*Instructions to follow*
Within the material below, transcribe exactly the lines from the one holding "Takes a list" through the one holding "and are incremental", keeping both ends and skipping the rest.
++++ Input ++++
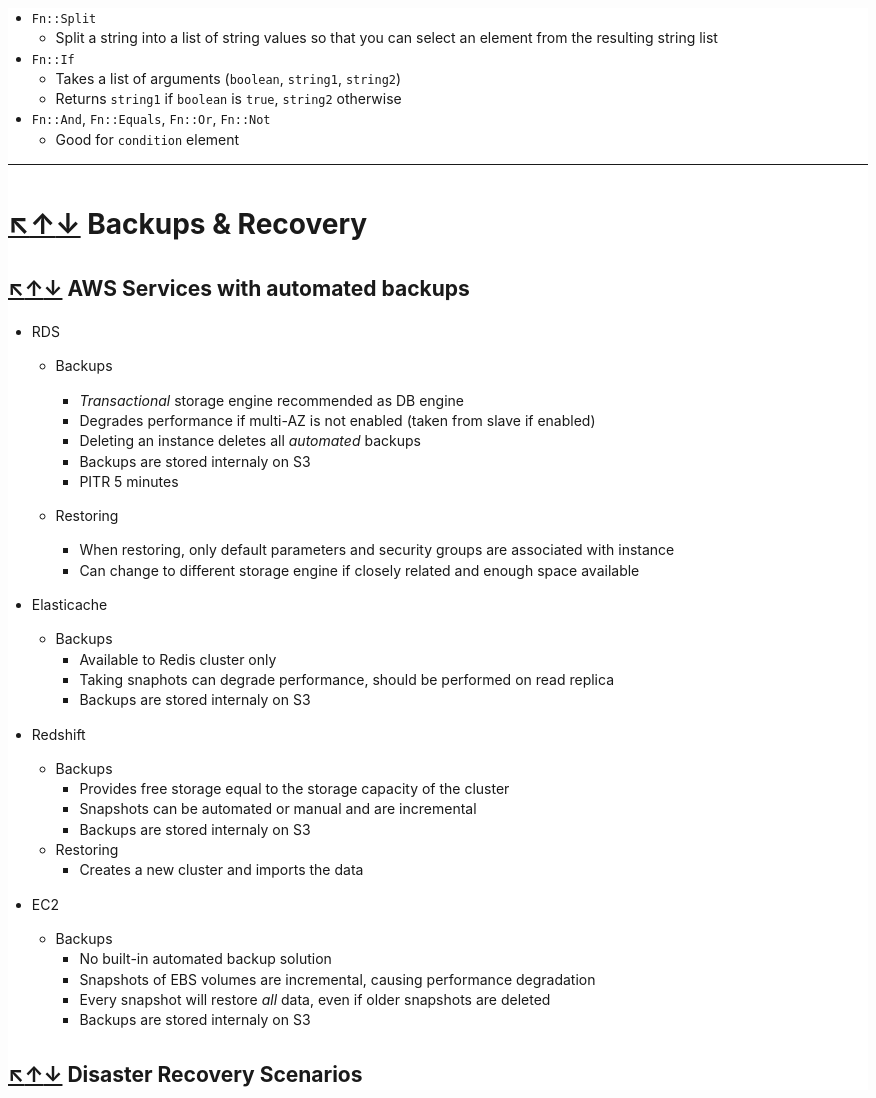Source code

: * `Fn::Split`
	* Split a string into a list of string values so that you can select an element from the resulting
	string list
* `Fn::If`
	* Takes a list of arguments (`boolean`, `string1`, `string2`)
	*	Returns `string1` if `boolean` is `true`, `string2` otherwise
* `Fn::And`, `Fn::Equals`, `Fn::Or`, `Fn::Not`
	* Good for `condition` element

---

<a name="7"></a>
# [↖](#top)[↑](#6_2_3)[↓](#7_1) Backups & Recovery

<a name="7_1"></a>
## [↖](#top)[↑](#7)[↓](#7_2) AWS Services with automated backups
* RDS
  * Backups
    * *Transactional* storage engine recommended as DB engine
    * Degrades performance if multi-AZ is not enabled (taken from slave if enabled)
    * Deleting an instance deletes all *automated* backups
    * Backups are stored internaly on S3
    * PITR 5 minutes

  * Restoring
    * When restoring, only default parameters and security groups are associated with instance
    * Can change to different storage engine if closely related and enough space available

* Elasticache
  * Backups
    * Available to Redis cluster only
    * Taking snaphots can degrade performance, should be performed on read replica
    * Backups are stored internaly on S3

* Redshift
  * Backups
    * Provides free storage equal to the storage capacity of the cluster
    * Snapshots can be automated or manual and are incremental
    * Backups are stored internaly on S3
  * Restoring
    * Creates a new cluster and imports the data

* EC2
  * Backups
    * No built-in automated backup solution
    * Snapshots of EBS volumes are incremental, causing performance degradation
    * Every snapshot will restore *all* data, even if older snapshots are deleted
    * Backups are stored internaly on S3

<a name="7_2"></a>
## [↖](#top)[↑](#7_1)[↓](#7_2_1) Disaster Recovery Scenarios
++++
*Exercise result*
	* Takes a list of arguments (`boolean`, `string1`, `string2`)
	*	Returns `string1` if `boolean` is `true`, `string2` otherwise
* `Fn::And`, `Fn::Equals`, `Fn::Or`, `Fn::Not`
	* Good for `condition` element

---

<a name="7"></a>
# [↖](#top)[↑](#6_2_3)[↓](#7_1) Backups & Recovery

<a name="7_1"></a>
## [↖](#top)[↑](#7)[↓](#7_2) AWS Services with automated backups
* RDS
  * Backups
    * *Transactional* storage engine recommended as DB engine
    * Degrades performance if multi-AZ is not enabled (taken from slave if enabled)
    * Deleting an instance deletes all *automated* backups
    * Backups are stored internaly on S3
    * PITR 5 minutes

  * Restoring
    * When restoring, only default parameters and security groups are associated with instance
    * Can change to different storage engine if closely related and enough space available

* Elasticache
  * Backups
    * Available to Redis cluster only
    * Taking snaphots can degrade performance, should be performed on read replica
    * Backups are stored internaly on S3

* Redshift
  * Backups
    * Provides free storage equal to the storage capacity of the cluster
    * Snapshots can be automated or manual and are incremental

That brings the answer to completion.